Two in-valley pumping stations, Broadbent and Fayle, that carry treated surface water, registered at 7.6 ppb and 9.6 ppb.

The Nevada State Division of Environmental Protection will take the lead on tracking the source of the perchlorate.

"We're taking this very seriously, but it will be a difficult task," said Allen Biaggi, deputy administrator of NEDP.

The Los Angeles Metropolitan Water District first tested Lake Mead near Hoover Dam, finding 8 ppb of perchlorate. It also discovered the same level at its drinking water intake pipe in Los Angeles.

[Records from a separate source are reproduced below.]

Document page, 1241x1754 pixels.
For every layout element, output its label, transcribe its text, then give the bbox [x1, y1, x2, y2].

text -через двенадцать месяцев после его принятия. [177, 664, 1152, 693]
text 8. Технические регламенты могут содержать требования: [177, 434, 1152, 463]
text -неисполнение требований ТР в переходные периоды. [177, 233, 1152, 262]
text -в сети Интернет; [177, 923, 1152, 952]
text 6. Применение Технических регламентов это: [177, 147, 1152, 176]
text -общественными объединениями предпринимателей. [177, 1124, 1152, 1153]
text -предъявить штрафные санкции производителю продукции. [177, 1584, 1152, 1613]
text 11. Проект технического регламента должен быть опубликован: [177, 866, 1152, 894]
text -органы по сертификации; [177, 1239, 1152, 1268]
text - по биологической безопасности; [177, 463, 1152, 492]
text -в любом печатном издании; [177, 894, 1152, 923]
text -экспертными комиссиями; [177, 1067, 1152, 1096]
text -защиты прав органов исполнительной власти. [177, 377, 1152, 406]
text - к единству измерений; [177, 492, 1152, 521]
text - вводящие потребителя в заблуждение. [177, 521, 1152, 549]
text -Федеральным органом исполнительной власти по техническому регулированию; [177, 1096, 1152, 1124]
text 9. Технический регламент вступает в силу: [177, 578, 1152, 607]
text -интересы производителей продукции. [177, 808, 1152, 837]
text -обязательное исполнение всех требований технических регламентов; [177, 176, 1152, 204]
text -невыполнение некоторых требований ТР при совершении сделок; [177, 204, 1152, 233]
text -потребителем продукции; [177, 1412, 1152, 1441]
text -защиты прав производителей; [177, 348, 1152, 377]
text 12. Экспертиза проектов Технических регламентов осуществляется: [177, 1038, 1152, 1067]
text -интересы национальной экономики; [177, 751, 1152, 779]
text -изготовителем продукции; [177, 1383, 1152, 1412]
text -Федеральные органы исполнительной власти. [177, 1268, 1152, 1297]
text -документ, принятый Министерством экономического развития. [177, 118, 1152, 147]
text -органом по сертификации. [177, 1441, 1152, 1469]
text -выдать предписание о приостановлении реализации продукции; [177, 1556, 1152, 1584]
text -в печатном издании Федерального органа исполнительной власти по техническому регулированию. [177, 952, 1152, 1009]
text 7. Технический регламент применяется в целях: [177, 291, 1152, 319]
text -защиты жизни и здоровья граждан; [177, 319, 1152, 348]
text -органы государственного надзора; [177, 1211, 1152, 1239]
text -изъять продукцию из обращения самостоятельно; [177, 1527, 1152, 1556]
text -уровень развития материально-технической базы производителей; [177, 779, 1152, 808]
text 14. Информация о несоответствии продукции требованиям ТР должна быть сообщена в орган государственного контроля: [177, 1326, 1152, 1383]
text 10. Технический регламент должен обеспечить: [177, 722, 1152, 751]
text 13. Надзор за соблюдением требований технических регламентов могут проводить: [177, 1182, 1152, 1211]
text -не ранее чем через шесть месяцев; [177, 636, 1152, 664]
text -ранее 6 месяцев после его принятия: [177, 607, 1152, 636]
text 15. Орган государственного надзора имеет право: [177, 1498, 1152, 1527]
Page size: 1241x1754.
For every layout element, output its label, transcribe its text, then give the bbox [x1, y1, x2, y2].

That prompted the Southern Nevada Water Authority to conduct tests of its own.

Treatment expensive

Perchlorate cannot be removed from municipal drinking water, even in treatment plants as sophisticated as those in Southern Nevada. The only way to remove it is through reverse osmosis or ion exchange, both advanced treatments considered non-conventional and very expensive for municipal water systems.

The Los Angeles district also tested water upstream of Lake Mead, but found no detectable levels, prompting speculation from water engineers that the perchlorate could originate from the manufacturing sites in Henderson.

American Pacific Corp., which suffered a major explosion and fire in 1988 at its manufacturing site near Henderson, moved its operation to Cedar City, Utah, where another explosion rocked the plant last month.

Kerr McGee Corp. is the only plant remaining near Henderson that manufactures perchlorate. It stores the chemical at Apex.

American Pacific President and Chief Executive Officer John Gibson denied that practices at either plant caused water contamination. Terrence Clow, 46, who worked at the American Pacific plant from 1971 to 1973, however, said workers routinely dumped contaminated water into the desert east of the plant.

Rexing agreed that it was too early to place the blame for contamination on any site. "We have very few samples to work with," he said.